Required action —
The result should be the listing below restated word for word, with images left out.

Raw data —
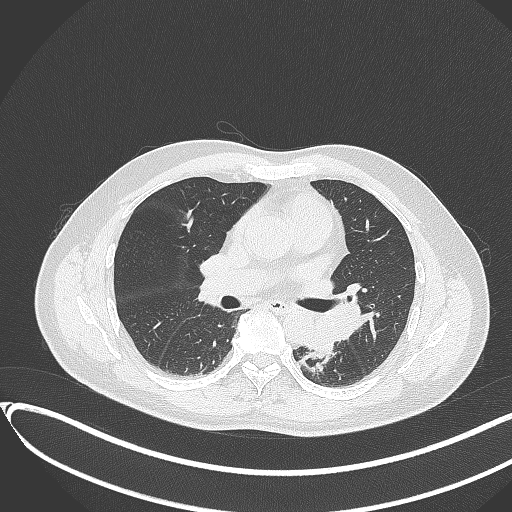
Chest CT, one axial slice. Position 190 of 417 along the scan axis. Lung window (W 1500 / L -600 HU). 512 × 512 image matrix, field of view 400 × 400 mm. Male patient, age 54 years. Case-level facts recorded for this patient, not image findings: clinical TNM (as recorded): T3 N0 M0.
Structures marked on this image (rectangle marked by the reading radiologist):
- lung tumour (recorded histology: squamous cell carcinoma): bounding box (x1, y1, x2, y2) in pixels: (309, 319, 338, 365)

Written response —
Chest CT, one axial slice. Position 190 of 417 along the scan axis. Lung window (W 1500 / L -600 HU). 512 × 512 image matrix, field of view 400 × 400 mm. Male patient, age 54 years. Case-level facts recorded for this patient, not image findings: clinical TNM (as recorded): T3 N0 M0.
Structures marked on this image (rectangle marked by the reading radiologist):
- lung tumour (recorded histology: squamous cell carcinoma): bounding box (x1, y1, x2, y2) in pixels: (309, 319, 338, 365)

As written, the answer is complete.